I am trying to test a dag with more than one task in the test environment. I was able to test single task associated with the dag but I want to create several tasks in dag and kick of the first task. For testing one task in a dag I am using
task1.run()
which is getting executed. But, the same is not working when I have many tasks one after another in downstream of a dag.
from airflow import DAG
from airflow.operators.bash_operator import BashOperator
from datetime import datetime, timedelta
default_args = {
'owner': 'airflow',
'depends_on_past': False,
'start_date': datetime(2015, 6, 1),
'email': ['[email protected]'],
'email_on_failure': False,
'email_on_retry': False,
'retries': 1,
'retry_delay': timedelta(minutes=5),
# 'queue': 'bash_queue',
# 'pool': 'backfill',
# 'priority_weight': 10,
# 'end_date': datetime(2016, 1, 1),
}
dag = DAG('tutorial', default_args=default_args)
# t1, t2 and t3 are examples of tasks created by instantiating operators
t1 = BashOperator(
task_id='print_date',
bash_command='date',
dag=dag)
t2 = BashOperator(
task_id='sleep',
bash_command='sleep 5',
retries=3,
dag=dag)
t2.set_upstream(t1)
t1.run() # It is executing just first task.
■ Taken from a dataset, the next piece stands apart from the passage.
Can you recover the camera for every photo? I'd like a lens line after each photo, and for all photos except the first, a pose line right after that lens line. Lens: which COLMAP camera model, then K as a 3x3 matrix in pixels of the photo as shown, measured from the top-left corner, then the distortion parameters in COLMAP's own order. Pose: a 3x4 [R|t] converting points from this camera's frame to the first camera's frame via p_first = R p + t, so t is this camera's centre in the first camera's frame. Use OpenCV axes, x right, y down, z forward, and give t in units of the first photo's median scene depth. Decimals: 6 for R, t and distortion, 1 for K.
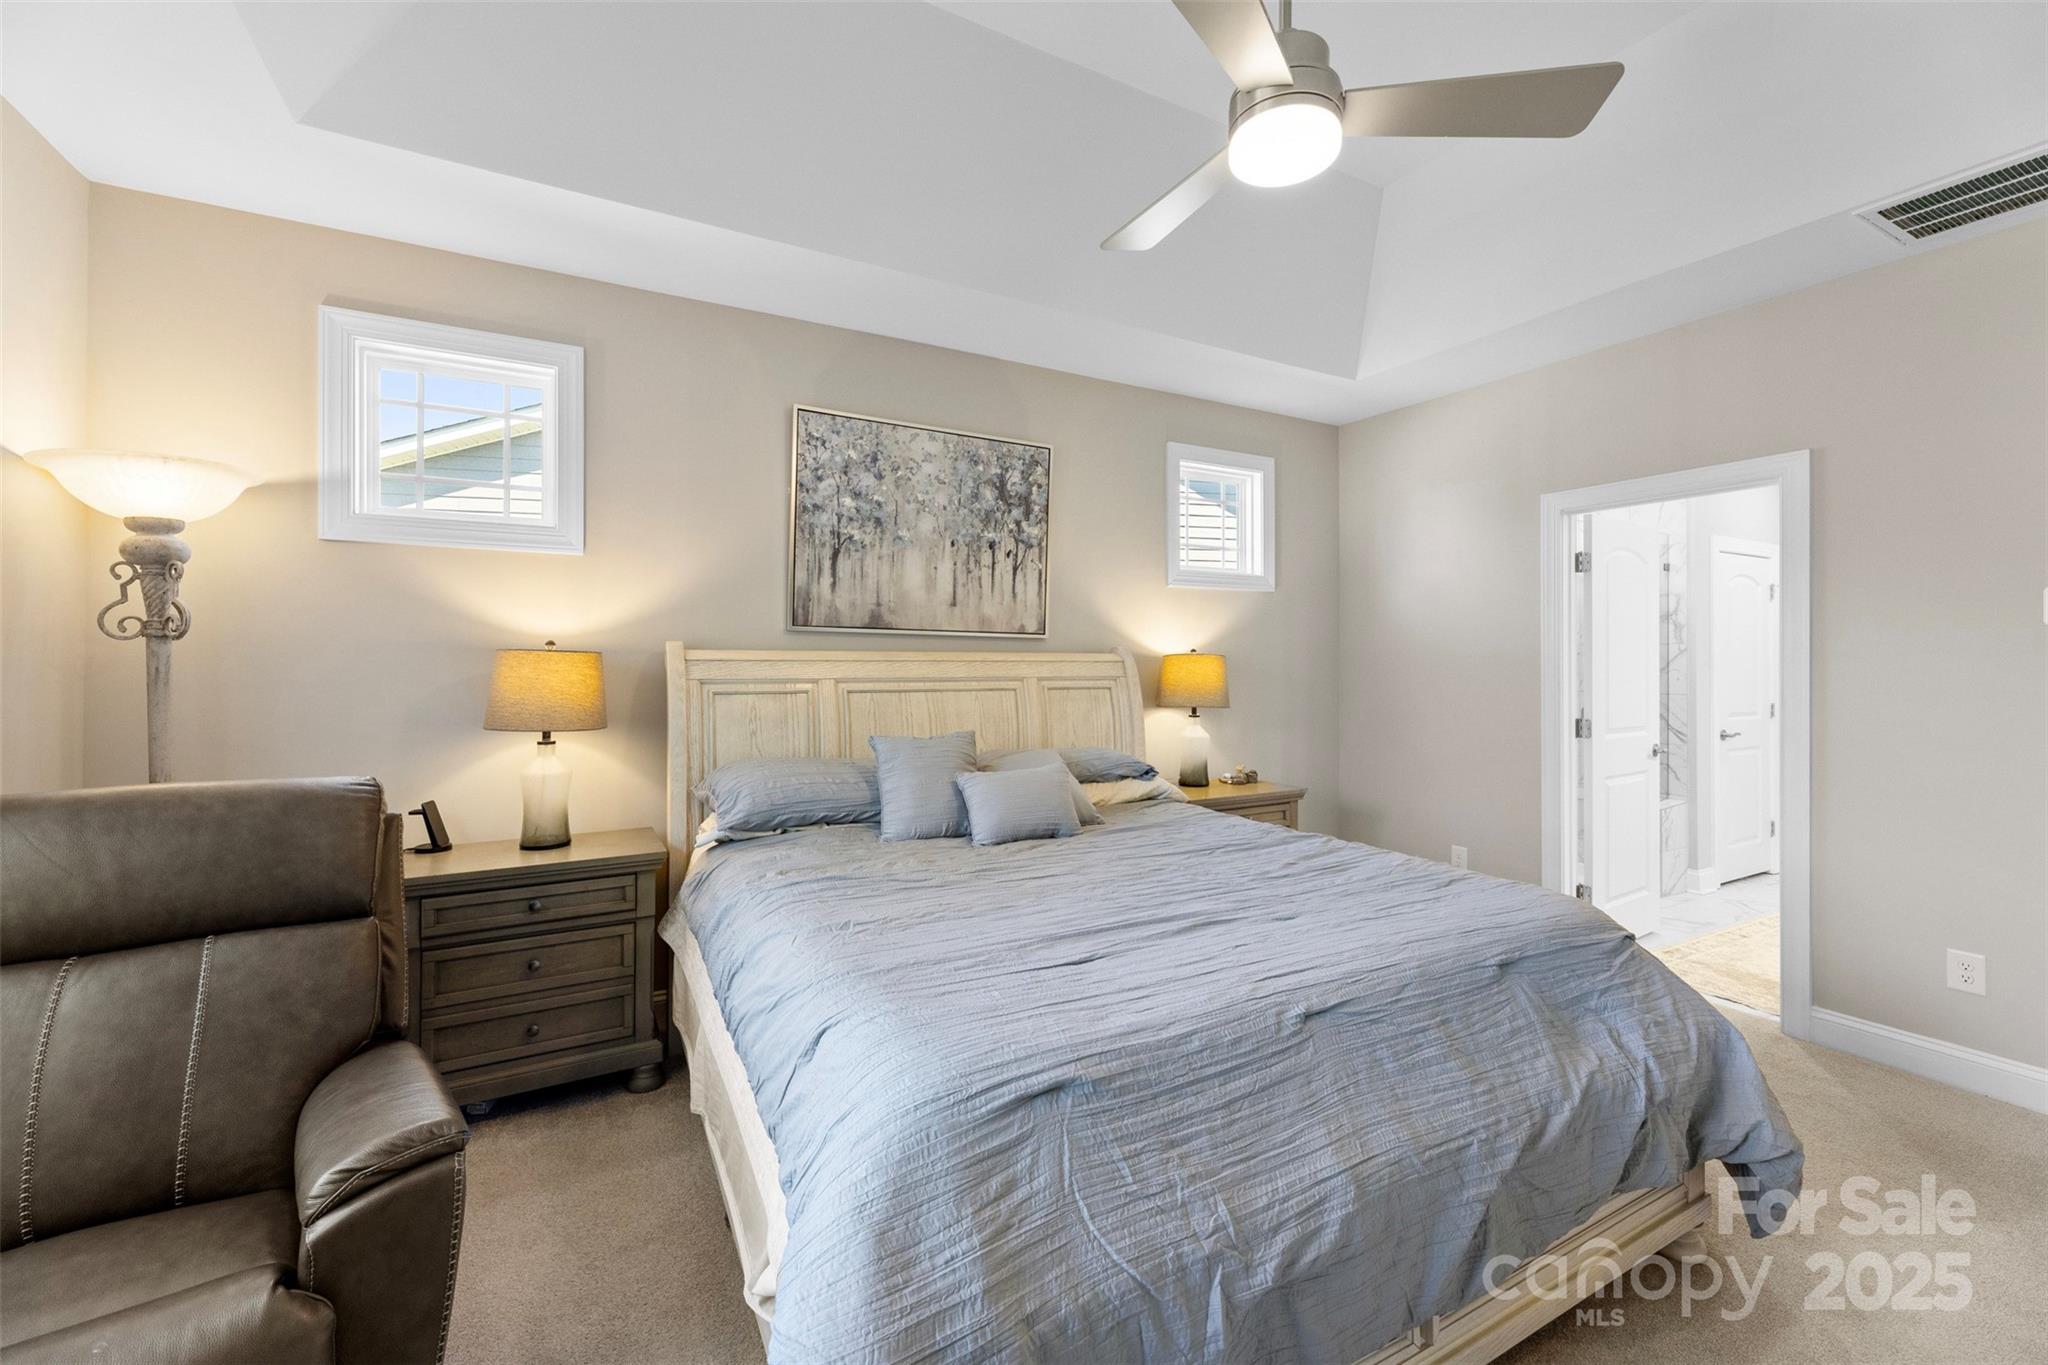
lens RADIAL K [[822.1, 0, 1039.4], [0, 822.1, 653.0], [0, 0, 1]] dist [-0.002424, -0.000464]
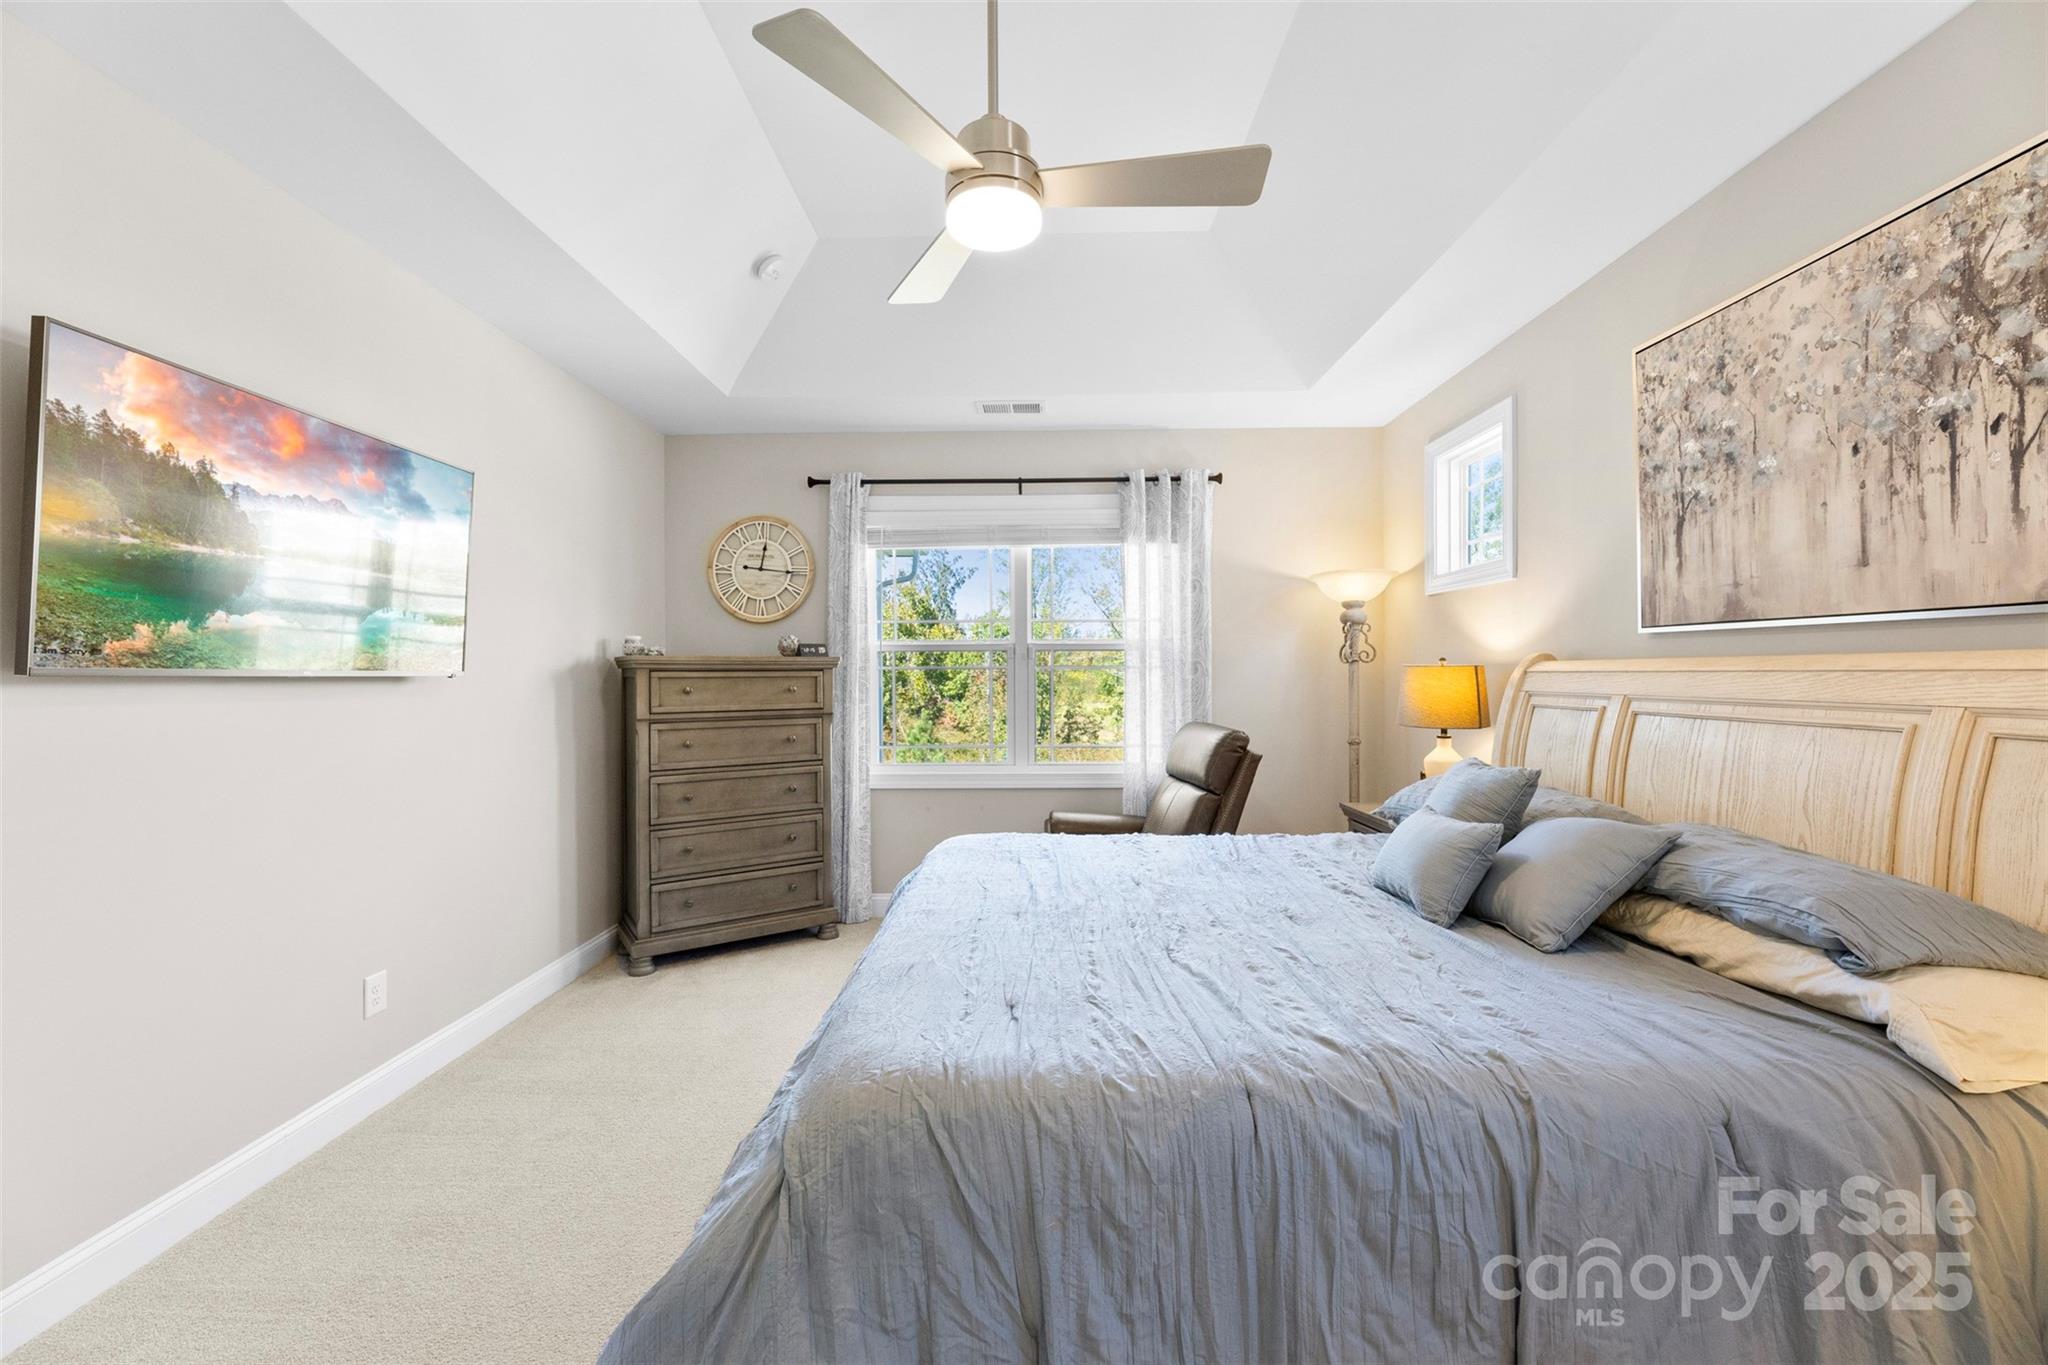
lens RADIAL K [[822.1, 0, 1022.4], [0, 822.1, 680.5], [0, 0, 1]] dist [-0.002424, -0.000464]
pose [[-0.500690, 0.003433, -0.865620, 0.647315], [0.005817, 0.999983, 0.000601, 0.013165], [0.865607, -0.004734, -0.500702, 0.831921]]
In order to run second task I have to run using t2.run() which I don't want as I am designing a DAG. How to achieve this?
I'm not totally sure I understand your question yet, but I'll take a stab at starting an answer.
If your goal is to just run the DAG or a subsets of its tasks manually, you can achieve this from the CLI, such as:
$ airflow run ...
- run a task instance$ airflow test ...
- test a task instance without checking dependencies or recording state in database$ airflow trigger_dag ...
- trigger a specific DAG run of a DAGCLI docs - https://airflow.apache.org/docs/apache-airflow/stable/cli-and-env-variables-ref.html
I think the airflow run command is the one most relevant to your use case.
At runtime, scheduling tasks in the DAGs and running downstream dependencies once their requirements are met is all handled automatically by the executor. You shouldn't need to call run() anywhere in your code.